__Task brief__
For each item, set out its source text as a Markdown table with the columns Row and Line, giving every nonblank line its own numbered row.

- Opening Delimiter -

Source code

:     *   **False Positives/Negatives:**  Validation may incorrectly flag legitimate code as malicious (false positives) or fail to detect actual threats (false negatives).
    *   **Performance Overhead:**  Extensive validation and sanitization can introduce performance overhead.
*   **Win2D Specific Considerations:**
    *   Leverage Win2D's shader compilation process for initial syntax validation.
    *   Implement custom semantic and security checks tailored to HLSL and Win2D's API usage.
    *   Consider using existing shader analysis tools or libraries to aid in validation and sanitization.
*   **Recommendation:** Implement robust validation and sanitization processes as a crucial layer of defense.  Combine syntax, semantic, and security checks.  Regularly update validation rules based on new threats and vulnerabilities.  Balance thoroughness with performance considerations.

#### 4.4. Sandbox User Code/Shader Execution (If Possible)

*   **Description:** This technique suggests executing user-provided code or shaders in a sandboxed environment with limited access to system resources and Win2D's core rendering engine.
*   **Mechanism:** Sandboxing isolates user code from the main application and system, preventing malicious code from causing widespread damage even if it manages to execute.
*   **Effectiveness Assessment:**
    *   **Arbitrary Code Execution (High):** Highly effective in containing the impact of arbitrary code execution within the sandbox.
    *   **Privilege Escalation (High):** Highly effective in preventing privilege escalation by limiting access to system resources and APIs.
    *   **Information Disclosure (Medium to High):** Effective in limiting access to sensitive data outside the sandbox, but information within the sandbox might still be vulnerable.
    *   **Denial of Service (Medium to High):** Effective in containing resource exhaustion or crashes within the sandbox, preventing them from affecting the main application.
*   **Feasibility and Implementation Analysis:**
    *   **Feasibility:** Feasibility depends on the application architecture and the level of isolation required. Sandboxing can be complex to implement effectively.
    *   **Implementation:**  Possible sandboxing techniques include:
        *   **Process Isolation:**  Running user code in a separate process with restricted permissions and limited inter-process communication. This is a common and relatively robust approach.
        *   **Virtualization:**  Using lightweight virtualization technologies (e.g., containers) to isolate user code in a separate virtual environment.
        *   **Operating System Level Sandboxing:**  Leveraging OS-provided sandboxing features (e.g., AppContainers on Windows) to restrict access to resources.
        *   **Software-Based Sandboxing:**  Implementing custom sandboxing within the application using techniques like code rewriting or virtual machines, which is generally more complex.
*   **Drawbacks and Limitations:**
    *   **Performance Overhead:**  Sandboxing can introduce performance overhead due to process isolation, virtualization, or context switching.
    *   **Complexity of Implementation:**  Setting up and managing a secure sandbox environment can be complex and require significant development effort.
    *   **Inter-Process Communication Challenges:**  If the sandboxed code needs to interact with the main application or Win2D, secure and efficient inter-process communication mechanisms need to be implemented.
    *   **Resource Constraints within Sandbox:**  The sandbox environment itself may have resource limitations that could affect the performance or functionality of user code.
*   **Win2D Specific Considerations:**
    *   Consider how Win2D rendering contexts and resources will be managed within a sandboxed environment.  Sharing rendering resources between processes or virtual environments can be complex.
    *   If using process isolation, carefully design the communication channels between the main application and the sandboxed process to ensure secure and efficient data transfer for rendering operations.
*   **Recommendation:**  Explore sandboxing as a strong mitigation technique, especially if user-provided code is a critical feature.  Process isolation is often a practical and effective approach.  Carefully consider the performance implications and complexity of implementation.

- Closing Delimiter -

__Expected output__
| Row | Line |
|---|---|
| 1 | Source code |
| 2 | :     *   **False Positives/Negatives:**  Validation may incorrectly flag legitimate code as malicious (false positives) or fail to detect actual threats (false negatives). |
| 3 |     *   **Performance Overhead:**  Extensive validation and sanitization can introduce performance overhead. |
| 4 | *   **Win2D Specific Considerations:** |
| 5 |     *   Leverage Win2D's shader compilation process for initial syntax validation. |
| 6 |     *   Implement custom semantic and security checks tailored to HLSL and Win2D's API usage. |
| 7 |     *   Consider using existing shader analysis tools or libraries to aid in validation and sanitization. |
| 8 | *   **Recommendation:** Implement robust validation and sanitization processes as a crucial layer of defense.  Combine syntax, semantic, and security checks.  Regularly update validation rules based on new threats and vulnerabilities.  Balance thoroughness with performance considerations. |
| 9 | #### 4.4. Sandbox User Code/Shader Execution (If Possible) |
| 10 | *   **Description:** This technique suggests executing user-provided code or shaders in a sandboxed environment with limited access to system resources and Win2D's core rendering engine. |
| 11 | *   **Mechanism:** Sandboxing isolates user code from the main application and system, preventing malicious code from causing widespread damage even if it manages to execute. |
| 12 | *   **Effectiveness Assessment:** |
| 13 |     *   **Arbitrary Code Execution (High):** Highly effective in containing the impact of arbitrary code execution within the sandbox. |
| 14 |     *   **Privilege Escalation (High):** Highly effective in preventing privilege escalation by limiting access to system resources and APIs. |
| 15 |     *   **Information Disclosure (Medium to High):** Effective in limiting access to sensitive data outside the sandbox, but information within the sandbox might still be vulnerable. |
| 16 |     *   **Denial of Service (Medium to High):** Effective in containing resource exhaustion or crashes within the sandbox, preventing them from affecting the main application. |
| 17 | *   **Feasibility and Implementation Analysis:** |
| 18 |     *   **Feasibility:** Feasibility depends on the application architecture and the level of isolation required. Sandboxing can be complex to implement effectively. |
| 19 |     *   **Implementation:**  Possible sandboxing techniques include: |
| 20 |         *   **Process Isolation:**  Running user code in a separate process with restricted permissions and limited inter-process communication. This is a common and relatively robust approach. |
| 21 |         *   **Virtualization:**  Using lightweight virtualization technologies (e.g., containers) to isolate user code in a separate virtual environment. |
| 22 |         *   **Operating System Level Sandboxing:**  Leveraging OS-provided sandboxing features (e.g., AppContainers on Windows) to restrict access to resources. |
| 23 |         *   **Software-Based Sandboxing:**  Implementing custom sandboxing within the application using techniques like code rewriting or virtual machines, which is generally more complex. |
| 24 | *   **Drawbacks and Limitations:** |
| 25 |     *   **Performance Overhead:**  Sandboxing can introduce performance overhead due to process isolation, virtualization, or context switching. |
| 26 |     *   **Complexity of Implementation:**  Setting up and managing a secure sandbox environment can be complex and require significant development effort. |
| 27 |     *   **Inter-Process Communication Challenges:**  If the sandboxed code needs to interact with the main application or Win2D, secure and efficient inter-process communication mechanisms need to be implemented. |
| 28 |     *   **Resource Constraints within Sandbox:**  The sandbox environment itself may have resource limitations that could affect the performance or functionality of user code. |
| 29 | *   **Win2D Specific Considerations:** |
| 30 |     *   Consider how Win2D rendering contexts and resources will be managed within a sandboxed environment.  Sharing rendering resources between processes or virtual environments can be complex. |
| 31 |     *   If using process isolation, carefully design the communication channels between the main application and the sandboxed process to ensure secure and efficient data transfer for rendering operations. |
| 32 | *   **Recommendation:**  Explore sandboxing as a strong mitigation technique, especially if user-provided code is a critical feature.  Process isolation is often a practical and effective approach.  Carefully consider the performance implications and complexity of implementation. |